Чувствую, что он не лжет, и от этого мне больно. Снова наливаю замутненной вишневки Марии и глотаю вместо анальгина. Мольба в глазах Бабаколева сводит меня с ума, мне тесно в моем старомодном траурном костюме, как в гробу, я медленно покрываюсь потом.
— Послушай, сынок, — устало говорю я, — тюрьма — не санаторий… Уж не натворил ли ты чего-нибудь?
— Я чист, товарищ Евтимов!
— Ну тогда живи себе на здоровье!
— Не хочется мне жить на воле… Эта ваша свобода такая вымученная!

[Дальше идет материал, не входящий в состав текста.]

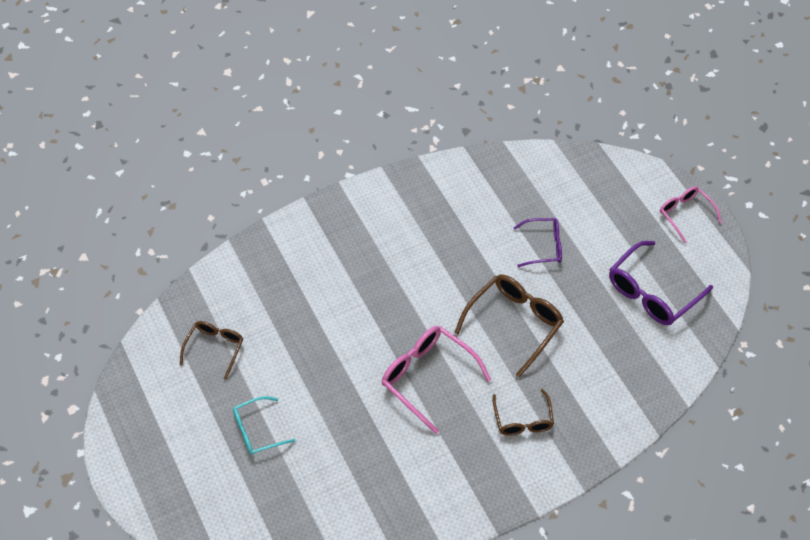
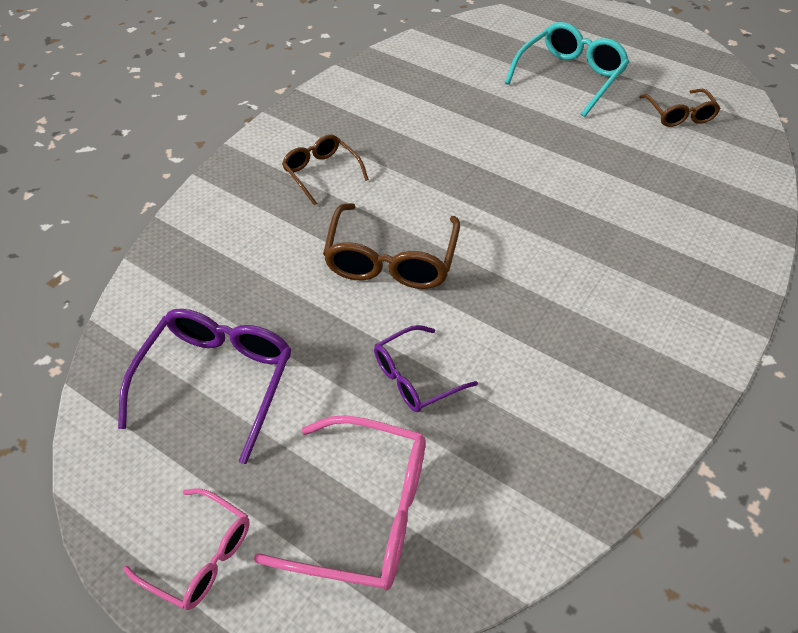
camera: 150 degrees right, 5 degrees down
turquoise glasses [233,396,295,455] -> turquoise glasses [505,22,629,117], size x1.61
pink glasses [382,326,491,434] -> pink glasses moved to [254,415,426,590]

В тюряге все ясно и честно: сильный командует слабым… кто сильнее тебя, тобой верховодит, ты же помыкаешь тем, кто слабее… Знаешь свое место, товарищ Евтимов. Как займешь его — все, оно твое!
Он тоже наливает вишневки, подносит рюмку к губам, но, страдальчески морщась, не пьет. Сейчас он похож на мальчугана, который боится только одного — повзрослеть. Он назвал свободу «вымученной», но я не возразил ему, хотя во мне живет ослепительно чистое понятие «выстраданная свобода».
— Ты случайно не болен? — спрашиваю с робкой надеждой.
— Здоров, как бык, — отвечает он с неловкой улыбкой, словно стыдясь своего здоровья перед лицом моей старческой хрупкости, — просто не хочу так жить!
— Как? — пытаюсь ему помочь.
— Надоело мне, кругом грязь… На работе — грязь, в общежитии — грязь, и грузовик вожу все по грязи… Я вам признаюсь: ко всему этому прибавилась и еще одна грязная история, если я ее расскажу, у вас волосы дыбом встанут!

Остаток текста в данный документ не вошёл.